You also did not let “all” the PIVX devs have time to respond. It appears (in the unfolding of events) that you barely let 36hrs transpire before having an article go public that contained a myriad of misrepresentations about PIVX, it’s developers, and the work being done. So to say “NO devs were willing” again is not true.

I also (from my observations with any type of potential vulnerability, bug, etc…not specific to this current scenario)) curious as to why you in < 24 /36hrs elected to publically blast information that could be used by any potential attacker to hit multiple chains.

Usually (in software dev) as a team, if you find a vulnerability and or bug, you don’t publically tell everyone, ESPECIALLY if it has any remote possibility of affecting your network, let alone other(s). That’s called being responsible, and pro-active. Minimize the potential risk, calculate the solution, repair, let other projects then get an advanced notification, and then push the solution live.

When someone (third party) comes presenting an issue (call this bug reporting), there is a sequence of due processes that are all designed to ensure the security and safety of the network, code, and community as well. This ALL takes time. Now, when someone comes in reporting a presumable bug and then “threatens” to go public and let the world know <- that kind of demand is NOT going to be responded to. Holding developers hostage with what may or may not be valid observations and or bugs …. not sure if you’ve worked in software teams/etc before, but I can’t imagine that’s going to go well for any future conversation, let alone doesn’t sound like “trying to be polite and/or help clear PIVX of anything” as you indicated you were attempting to explore.

But back to “discovering” bugs/issues/abnormalities. We’ve done this (and seen this) in PIVX a few times, where either PIVX developers (or other clones/fork developers) found potential bugs, and work was done to mitigate that bug, and then shared to as many forks as possible, BEFORE any public repo push, let alone public disclosure.

As has been presented, you use(d) the term bug rather broadly in your article, where it appears there was a myriad of factors at play (not limited to any occurrence observable in PIVX). In fact, you appeared to have confused the situation by referencing that this reported “bug” was in fact the Fake Stake Attack (that had not been fixed, again….indicating and insinuating that the PIVX developers were lying).

There were abnormalities at play with BITG it appears that may or may not have been caused by their coding, commits, etc…which may or may not have anything to do with the behaviors being observed in the PIVX network.

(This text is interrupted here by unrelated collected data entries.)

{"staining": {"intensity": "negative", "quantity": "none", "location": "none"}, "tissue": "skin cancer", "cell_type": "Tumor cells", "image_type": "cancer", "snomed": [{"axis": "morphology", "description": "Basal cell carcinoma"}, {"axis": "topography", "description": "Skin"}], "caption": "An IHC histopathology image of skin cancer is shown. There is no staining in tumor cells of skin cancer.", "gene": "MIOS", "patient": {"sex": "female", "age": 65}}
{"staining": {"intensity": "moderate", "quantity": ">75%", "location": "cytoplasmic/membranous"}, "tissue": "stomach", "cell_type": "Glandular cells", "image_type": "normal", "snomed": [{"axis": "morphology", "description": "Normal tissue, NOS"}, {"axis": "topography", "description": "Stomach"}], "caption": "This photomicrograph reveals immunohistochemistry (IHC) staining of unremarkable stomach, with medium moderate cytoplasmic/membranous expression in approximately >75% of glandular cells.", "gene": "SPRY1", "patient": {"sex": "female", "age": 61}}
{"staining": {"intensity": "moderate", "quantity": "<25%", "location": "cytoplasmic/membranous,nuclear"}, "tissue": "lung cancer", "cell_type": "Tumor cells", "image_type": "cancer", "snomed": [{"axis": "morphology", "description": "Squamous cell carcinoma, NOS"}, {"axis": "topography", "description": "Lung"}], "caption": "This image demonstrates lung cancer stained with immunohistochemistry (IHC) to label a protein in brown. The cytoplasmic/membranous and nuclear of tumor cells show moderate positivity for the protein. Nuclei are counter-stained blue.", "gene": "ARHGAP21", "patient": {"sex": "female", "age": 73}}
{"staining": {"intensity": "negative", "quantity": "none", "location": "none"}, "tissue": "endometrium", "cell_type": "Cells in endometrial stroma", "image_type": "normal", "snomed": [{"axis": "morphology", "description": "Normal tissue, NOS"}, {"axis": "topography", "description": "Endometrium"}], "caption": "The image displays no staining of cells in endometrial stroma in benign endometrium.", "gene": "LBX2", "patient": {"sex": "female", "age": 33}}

While the PIVX developers tone is his choice to make, there are data in his statement to parse out:

1- PIVX devs work for PIVX (not forks or clones). Expecting a response from them in < 24 hours (or even <48 hours) is pretty incredible. They code and focus on code (and PIVX). Also expecting a dev from another project to be able to drop what they are doing to look at your code and or a potential bug that may or may not even be occurring in their own network, is another thing. It seems you did this with Peercoin (and they didn’t help you either, Yes, it appears their network wasn’t experiencing the same issues…however, at the moment when you began to ping the PIVX devs, they as well would need to begin the process of ascertaining whether or not what you are reporting is a) indeed going on in PIVX — they’re not just going to take your word for it, b) identify if it’s related to any of the work they were currently engaged on/working on — This doesn’t happen overnight. )

2- Multiple pings (and emails) to the PIVX devs (IMO) only really serves to stir the pot of annoyance. Again, notice I’m not saying I condone the tone or manner of dialogue..I’m merely inferring here the past scenario.

3- Asking for a “quick fix” to some “anomaly” is vague at best and again, a “quick fix” is never ideal in Crypto. Let alone when it comes to a potential vulnerability. Asking that of a Developer basically screams “scam” and “these guys aren’t serious”. Again, notice I didn’t say it’s right or wrong, just working through the nuances here.

4- Now, at this point, data is passed back and forth to you and members of the community in PIVX. Information is relayed to you that states the PIVX devs are aware of SOME issue (notice, there is NO indication of what “that” issue is, or EVEN if it pertains to the observations of the network, or that it even has anything to do with what your “client” is experiencing, the one you said you needed a quick fix for). Just that they are aware, and have a solution designed to rollout in v4.

5- Cycling back to “bug”….and where you seem to be hanging your hat around the untrustworthiness of developers (PIVX in particular). Again, proper OPSEC … if a team internally identifies aspects of code that allows for anyone to game it (is this a bug/vulnerability/exploit)….what is in the best security measure for that team to do? As it appears in PIVX, there is no “bug” in the sense where new coins are being created, or the chain is being forked, or that the network is being hacked, etc. (my words). There has been an ability by someone(s) with at least 11k+ PIV (not 87 mind you) to skew the block rewards towards lower value inputs (allowing them to game the rewards, earning MORE than what is normal, but not statistically impossible). Let’s say this has been going on and potentially gamed (it’s possible) since the birthing and evolution of Proof of Stake. And along the way, more/different consensus models and algos have been created and iterated to arrive at a more FAIR consensus model (in that regard, one that would prevent this type of behavior from being able to occur).

Now if the PIVX devs did observe this beginning to occur, and indeed were aware, and were working on it, again — good security measures would demand a viable solution be created and then SHARED with other projects BEFORE then publically pushing any solution (because once you push it to the repo, then the public eyes are on it). There is no “falsehood” in not disclosing that to the public. There are proper safety and protocols.

You seem to indicate that the Dev Lies to public & blamed the removal of one line in code for those issues “over there” but not in PIVX.

Can you please show me where the PIVX dev lied?

I guess what I’m seeing is proper internal OPSEC from PIVX developers, and probably (now) what will occur is we’ll see a multi-step release (rather than one) now that this article has gone forth opening up a wider potential attack vector to many projects. Time will tell of course!